• Goal of the exercise: Put every text line of the items below into a JSON list of strings, one string per line and no strings for blank lines. Leave the pictures out of the answer.
>> begin Raw data
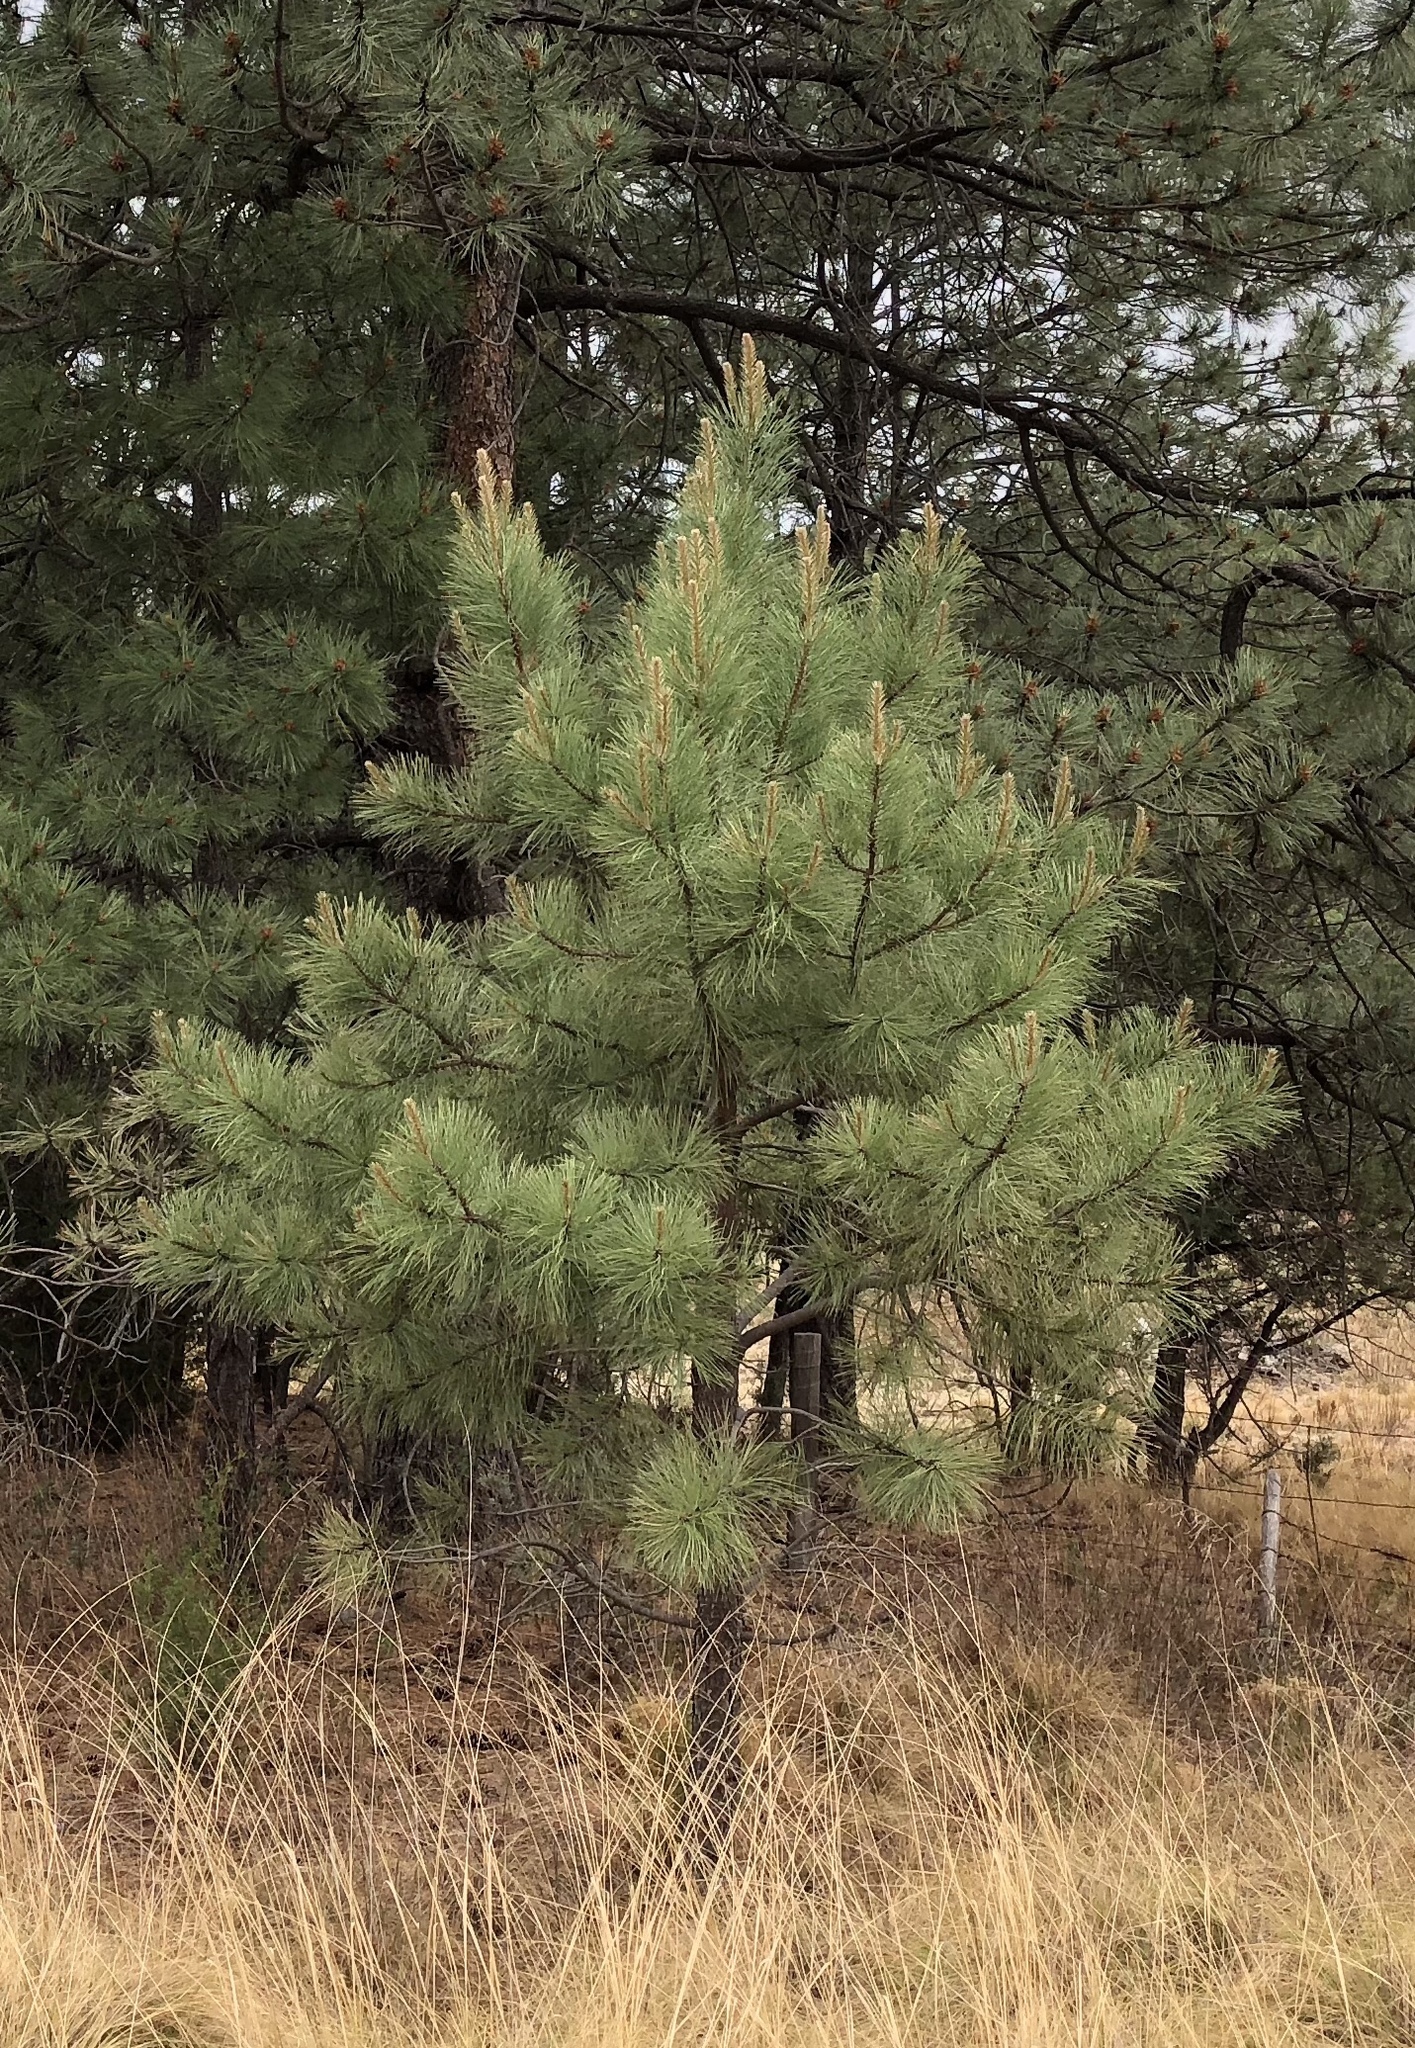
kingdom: Plantae
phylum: Tracheophyta
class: Pinopsida
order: Pinales
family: Pinaceae
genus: Pinus
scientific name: Pinus ponderosa
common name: Western yellow-pine
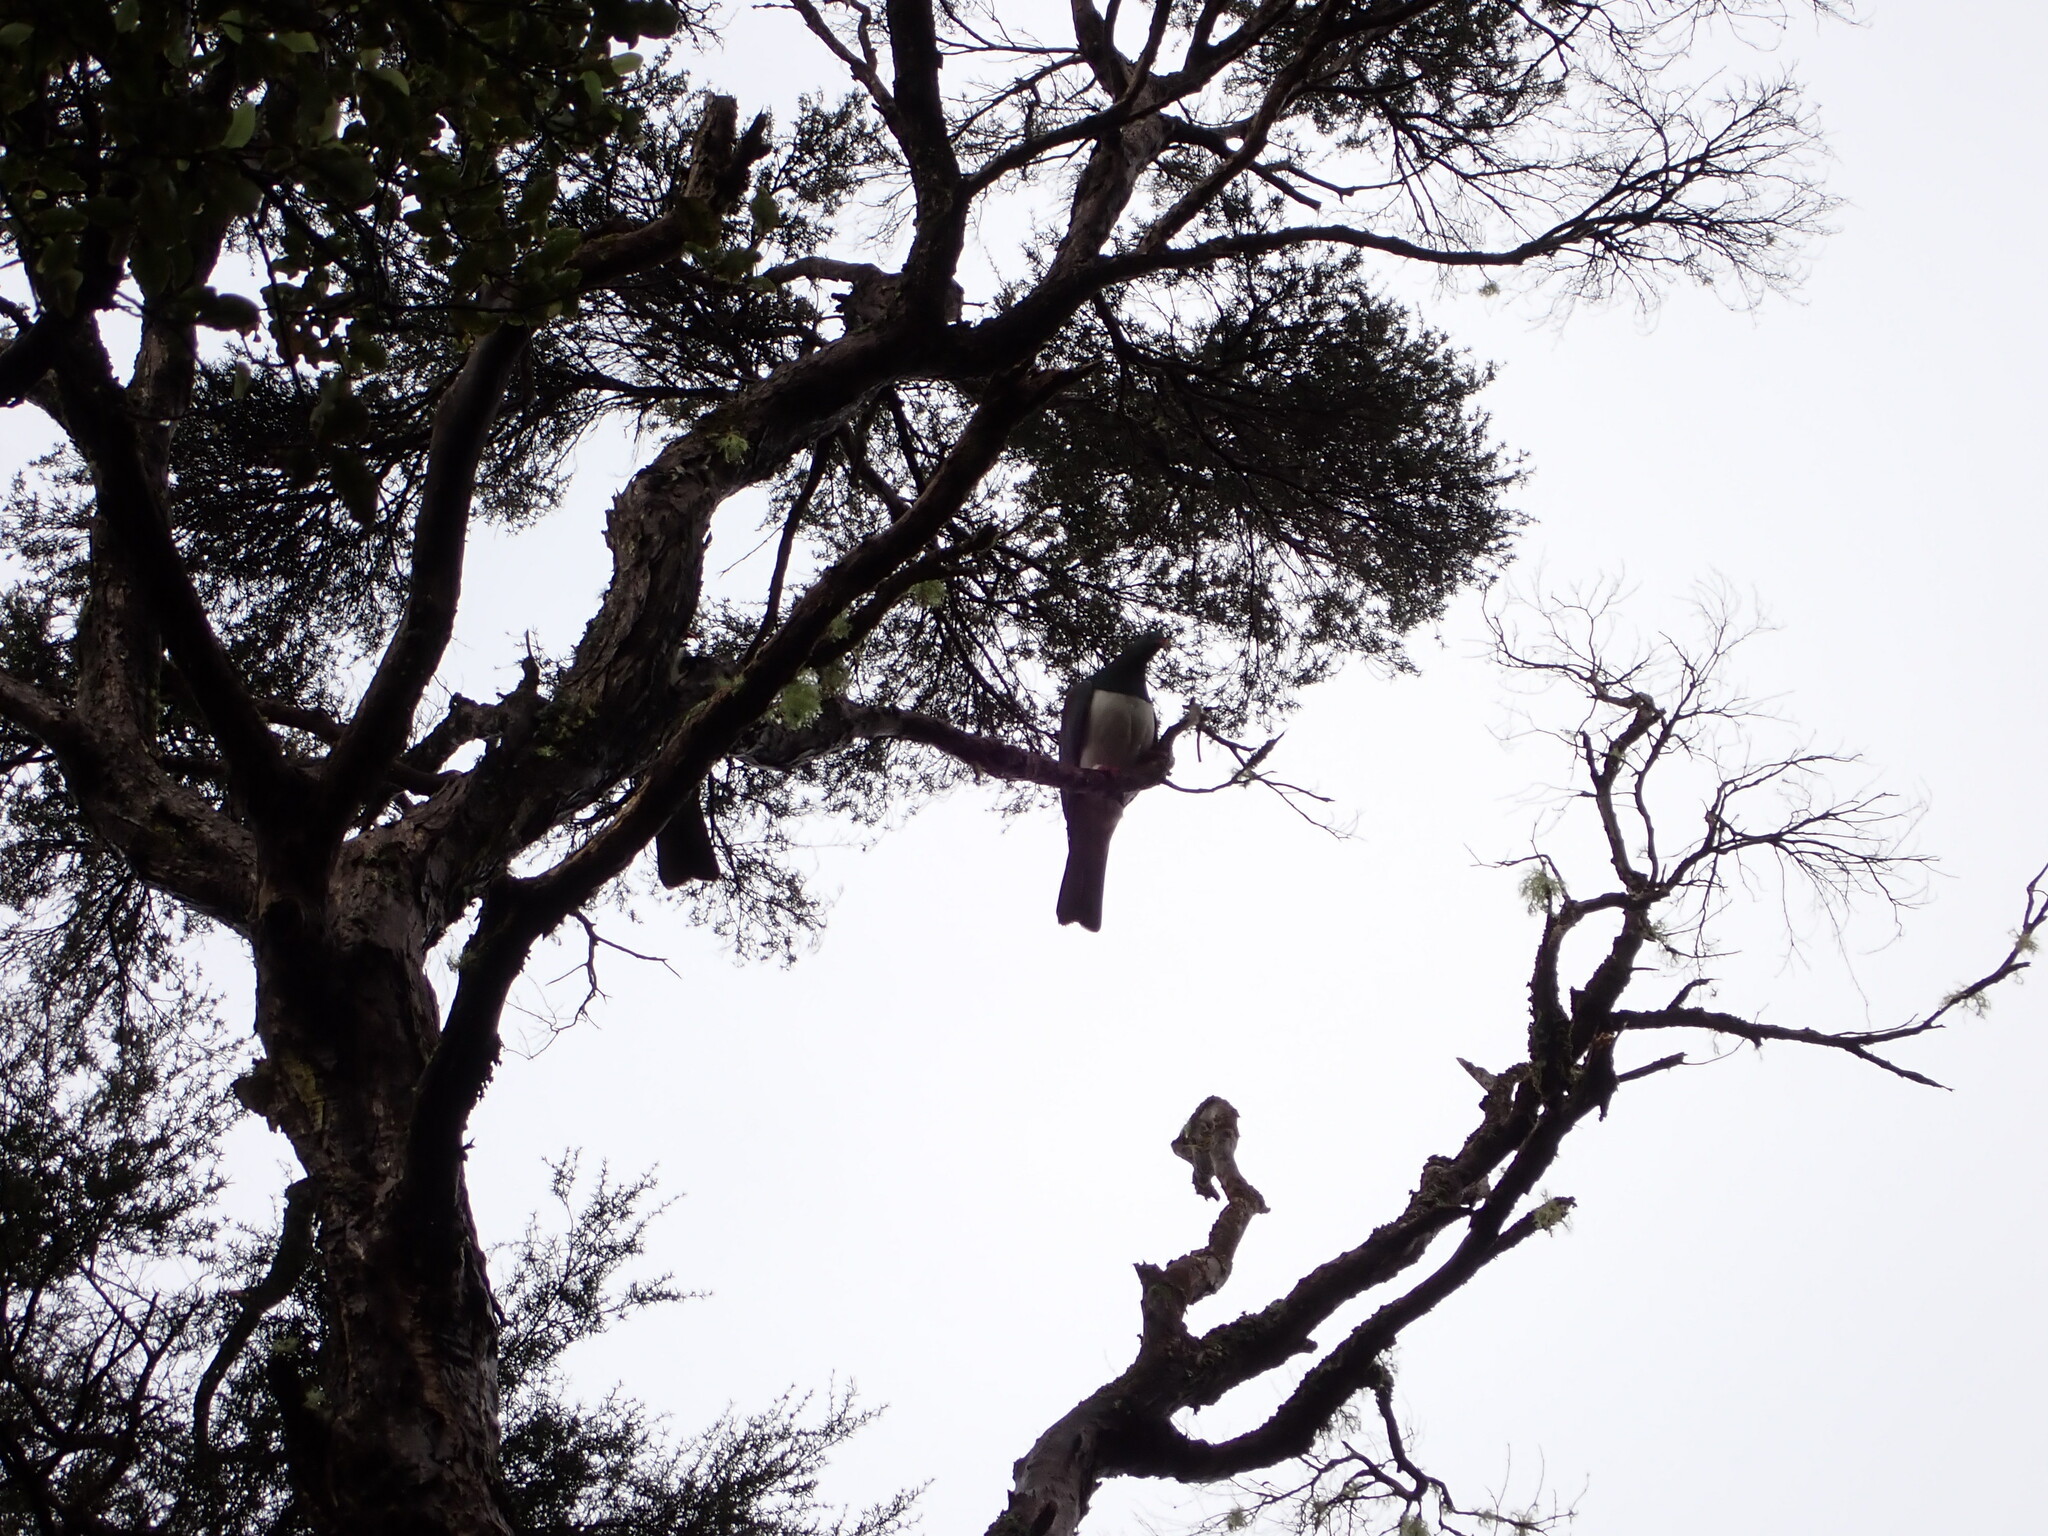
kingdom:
>> end Raw data
• Task response:
[
  "kingdom: Plantae",
  "phylum: Tracheophyta",
  "class: Pinopsida",
  "order: Pinales",
  "family: Pinaceae",
  "genus: Pinus",
  "scientific name: Pinus ponderosa",
  "common name: Western yellow-pine",
  "kingdom:"
]